#' @title Run delimitR
#'
#' Function to use delimitR to setup standard demographic models and run fastsimcoal2. Custom models other than the default ones constructed by delimitR can also be included.
#'
#' @param fsc.path Path to fastsimcoal executable, or the name of the executable if it is on your path or in your current directory. Default is "fsc26", but this will be different if you have a different version of fastsimcoal.
#' @param working.dir Path to working directory where observed SFS (*.obs) and traits files (.
#' @param observedSFS Name of the observed SFS file (with or without extension). Default NULL.
#' @param traitsfile Name of the traits file (including extension). If 'observedSFS' is NULL and 'vcf' is non-NULL, the traits file must be formatted as required by easySFS; otherwise, the traits file must be formatted like as required by fastsimcoal2.
#' @param easySFS.path Optional character string with path to easySFS executable. Only required when 'observedSFS' is NULL and 'vcf' is non-NULL.
#' @param vcf Optional character string with path to VCF file. Default is NULL. If this is set, the value of observedSFS will be ignored and the an SFS will be created by calling easySFS. The format of the traits file must be as required by easySFS; the fsc2-format traits file will automatically be generated to pass to delimitR and fsc2.
#' @param custom_models Character string with path or name (if in current directory) to a directory containing custom models to use in addition to the standard models constructed by delimitR. Default is to not include any custom models.
#' @param model.subset NULL (default) or a numerical vector indicating which models to include. If NULL, all models generated are used. If a numerical vector, each number corresponds to the number after the prefix and before the extension of each .tpl and .est file.
#' @param obsprefix Character string or an integer in c(0, 1). Character string specifies the prefix to use for .est and .tpl files defining demographic models.
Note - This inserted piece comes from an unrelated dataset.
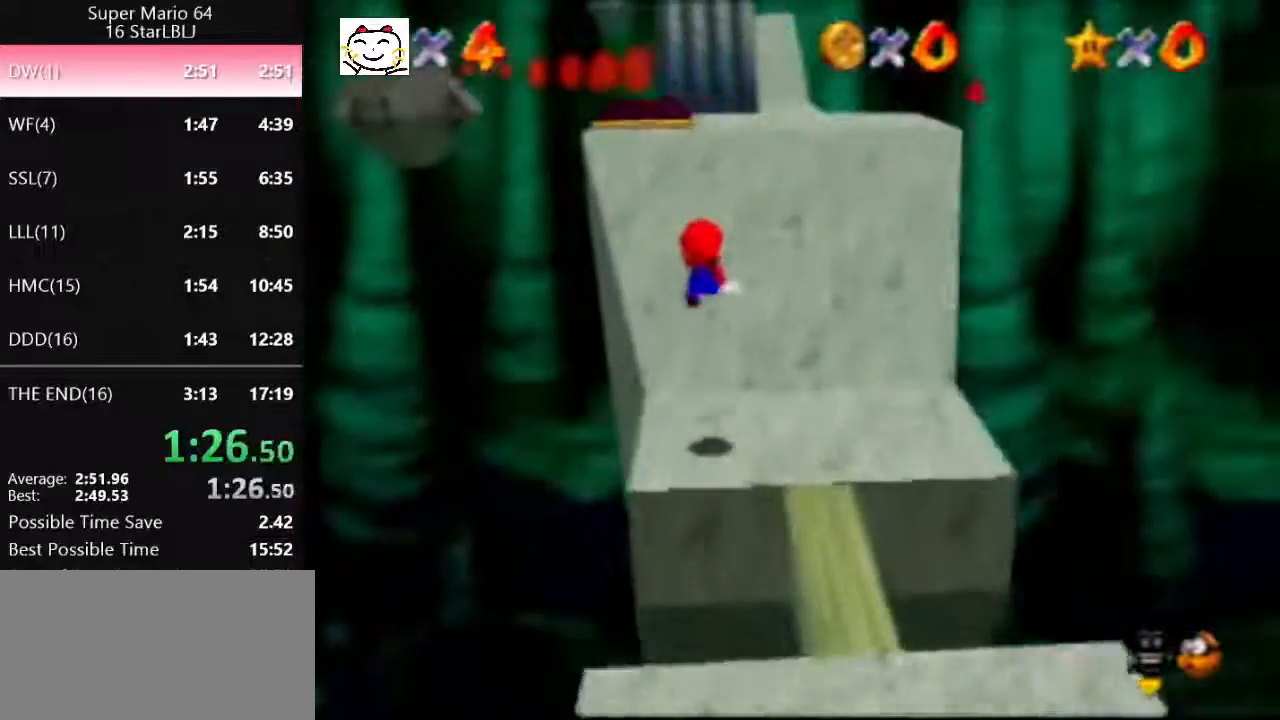
{"buttons": [], "left_stick": "up", "events": [[67, "left_stick", "up-left"], [433, "Z", "up"], [433, "left_stick", "up"]]}
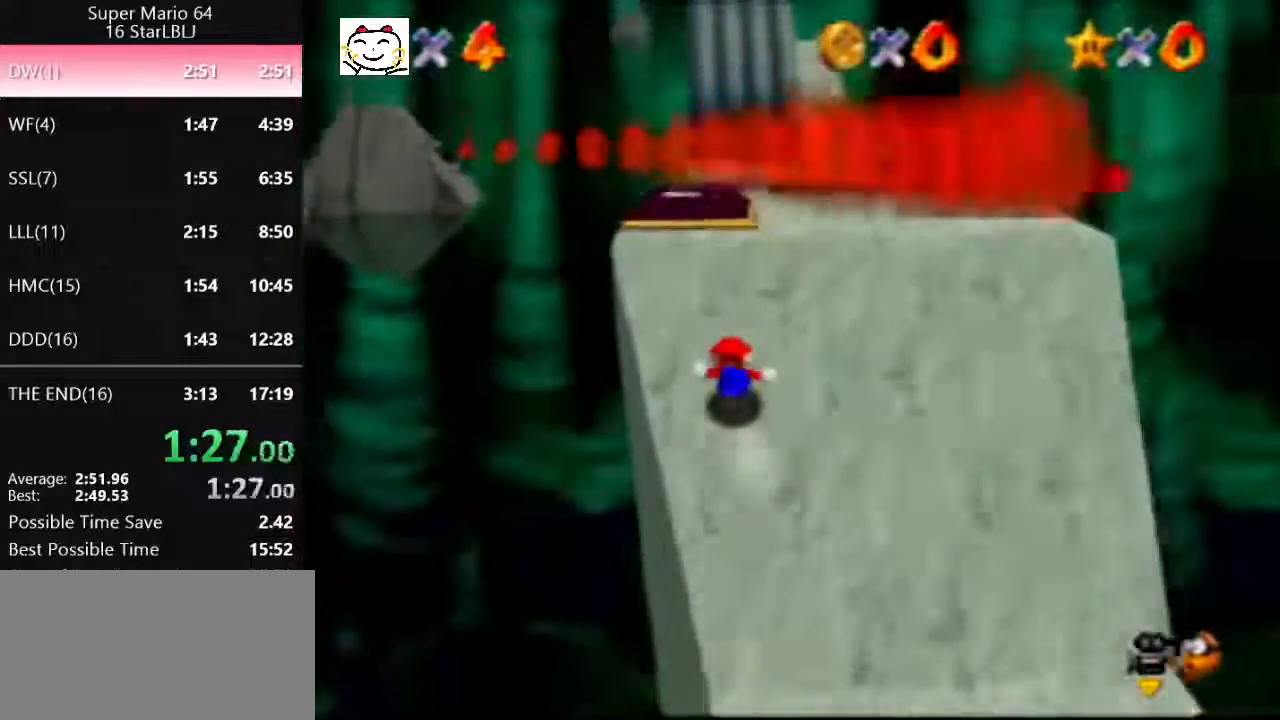
{"buttons": [], "left_stick": "down", "events": [[367, "left_stick", "down"]]}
These files must have the form "obsprefix_n.tpl" or "obsprefix_n.est", where n is an integer in 1:N models.
#' If 0 (the default), "model" will be used as the prefix.
#' If 1, the function will attempt to infer the prefix from filenames of custom models supplied. Do not set to 1 if you are not supplying custom models. This will also fail if multiple prefixes are used for custom models, or if .est and .tpl files do not have the form 'obsprefix_n.est' and 'obsprefix_n.tpl'.
#' @param observedtree.manyspecies Character string describing the observed species tree in Newick format. Use NULL (the default) unless > 3 populations (species) are observed.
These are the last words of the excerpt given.